Start of RECORDED DATA

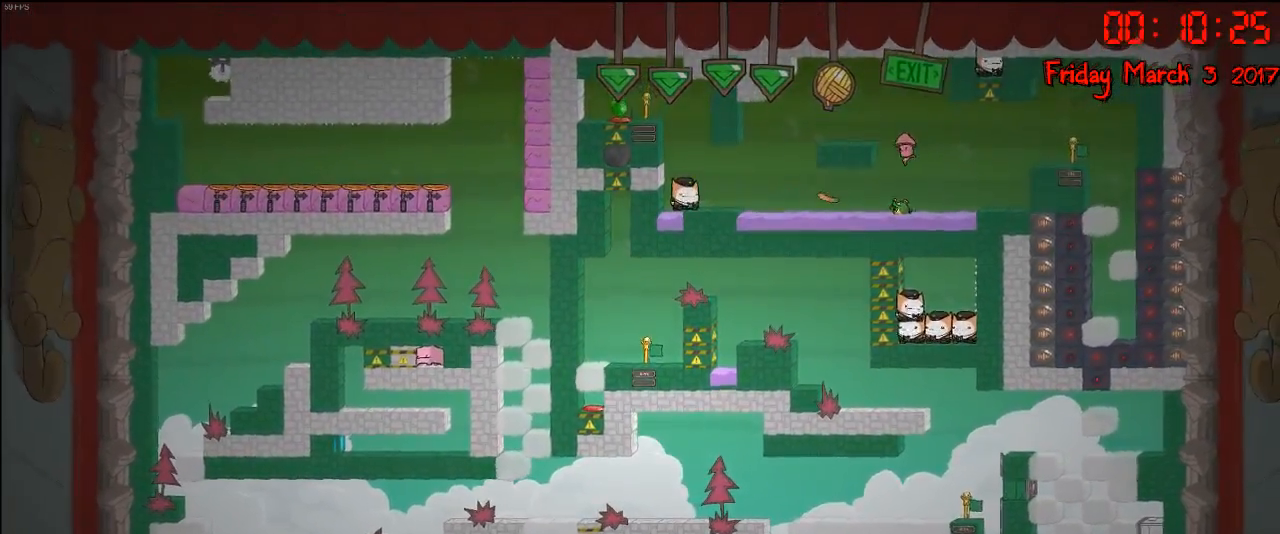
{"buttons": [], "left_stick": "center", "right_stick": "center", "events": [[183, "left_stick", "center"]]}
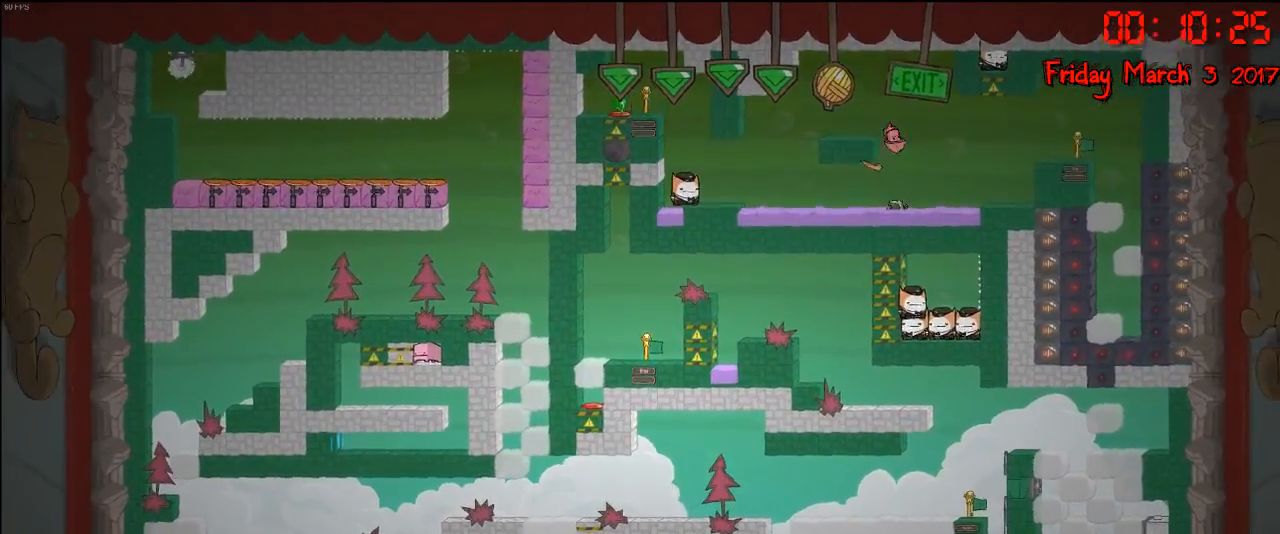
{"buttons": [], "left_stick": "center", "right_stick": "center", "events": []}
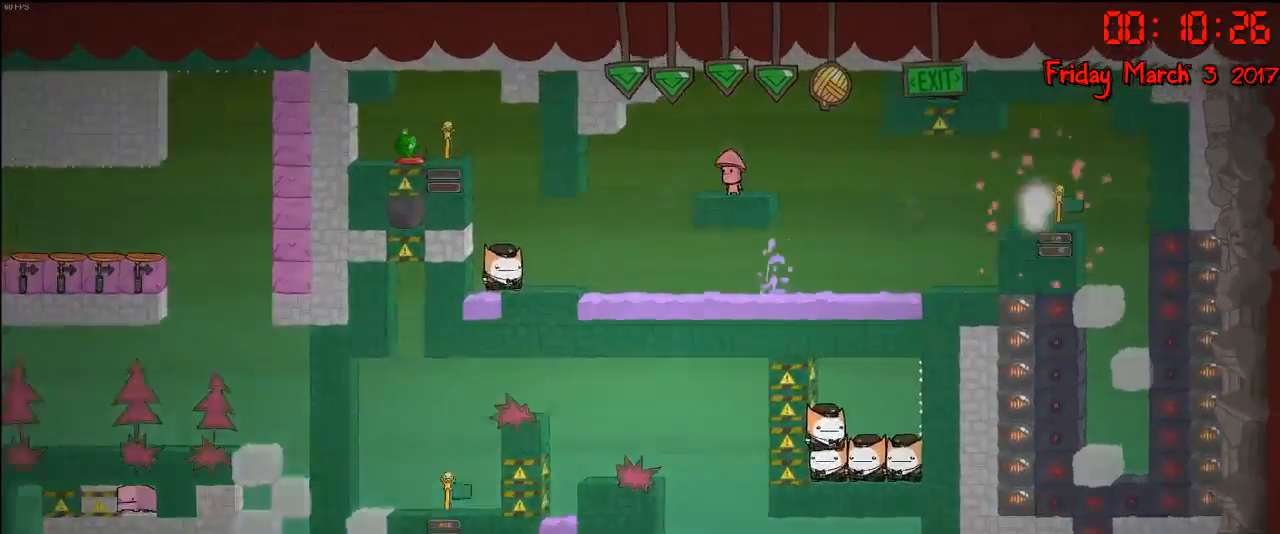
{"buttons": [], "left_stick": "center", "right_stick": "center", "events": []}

End of RECORDED DATA

Word for word, return the material above, but drop the pictures.

| SOLUTION TO THE EXERCISE |
{"buttons": [], "left_stick": "center", "right_stick": "center", "events": [[183, "left_stick", "center"]]}
{"buttons": [], "left_stick": "center", "right_stick": "center", "events": []}
{"buttons": [], "left_stick": "center", "right_stick": "center", "events": []}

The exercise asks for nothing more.